On July 26, 2023, the Hotel Fees Transparency Act was introduced to the US Senate by Senator Amy Klobuchar (D-MN) and Senator Jerry Moran (R-KS).

===Challenges to resort fees===
Many consumers have begun to challenge resort fees. This has been done by asking the hotel desk manager to remove the fee, by disputing the fee with the guest's credit card company, by suing the hotel in small claims court or by filing a consumer complaint with one's Attorney General.

Consumer travel advocate Christopher Elliott advises anyone who was blindsided by an add-on fee to dispute the charge with their credit card company. While the booking sites may allow small-print disclosures, some credit card companies have taken the consumer's side in these disputes and reversed the charges. Moreover, merchants that have a high volume of disputed charges can run afoul of credit card providers, which in egregious cases have the ability to terminate a vendor's right to accept credit cards.

Kill Resort Fees, an advocacy group working to eliminate resort fees, stated that all resort fees should be challenged. Lauren Wolfe, founder of Kill Resort Fees, said that "Resort fees are the equivalent of being charged a second room rate. No law exists protecting hotels ability to charge two room rates for one night so all of these second rates also known as resort fees should be challenged by consumers." Wolfe advocates that consumers should file a consumer complaint with their attorney general to have their AG force the hotel to refund the customer.

=== Legal action in the United States ===
Fifty Attorneys General began an investigation into the practice of hotel resort fees in May 2016. Marriott resisted turning over documents on the investigation after many requests by the Attorneys General. Marriott was subpoenaed on June 7, 2017, by the District of Columbia Attorney General Karl Racine. The subpoena reads: "D.C. Code 1-301.89c(a) provides that the Office of the Attorney General 'shall have the authority to issue subpoenas for the production of documents and materials or for the attendance and testimony of witnesses under oath, or both, related to an investigation into unfair, deceptive, unconscionable, or fraudulent trade practices by or between a merchant or consumer, as defined in 28-3901.' Consistent with that authority, on May 16, 2016, the District served its subpoena on Marriott"Wyndham is currently facing a class action lawsuit in Pennsylvania Federal Court regarding hotel resort fees. Luca v. Wyndham Worldwide Corp. et al., case number 2:16-cv-00746, in the U.S. District Court for the Western District of Pennsylvania deals with and Wyndham its subsidiaries are sneaking a resort fee on to its room prices without notifying consumers, causing its rooms to be advertised at deceptively low rates, according to a proposed class action filed Monday in Pennsylvania federal court.
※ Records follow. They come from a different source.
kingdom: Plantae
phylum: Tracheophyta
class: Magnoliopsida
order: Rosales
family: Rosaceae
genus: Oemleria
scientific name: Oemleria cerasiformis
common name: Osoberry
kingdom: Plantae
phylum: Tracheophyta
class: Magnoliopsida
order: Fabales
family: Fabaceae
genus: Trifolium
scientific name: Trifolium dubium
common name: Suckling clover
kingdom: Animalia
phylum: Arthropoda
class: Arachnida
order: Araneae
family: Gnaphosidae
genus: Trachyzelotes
The case reads:“Defendants’ failure to adequately disclose the resort fee charge as part of the true cost of renting a hotel room is deceptive and causes consumers, including plaintiff and the class, to believe that they are paying substantially less than they actually are being charged for a room at defendants’ hotels,” according to the complaint."Most hotels that have resort fees say the fee provides internet access. In most locations, the hotel resort fee is taxed sales tax or hotel occupancy tax. Some have argued that Internet access cannot be taxed at either of these tax rates due to the Internet Tax Freedom Act. New York State is explicit in saying hotels and motels cannot tax Internet access. Numerous hotels are being sued over their claim that resort fees provide Internet access.

=== Organizations advocating for the ability of hotels to charge resort fees ===
- American Hotel and Lodging Association
- American Gaming Association

=== Organizations advocating against resort fees===
- Kill Resort Fees
- Travelers United
- National Consumers League
- Consumer Reports
- Consumer Federation of America

==Locations where resort fees are illegal==
===Europe===
European Union regulations say that mandatory fees must be included in advertised prices, making hidden resort fees illegal.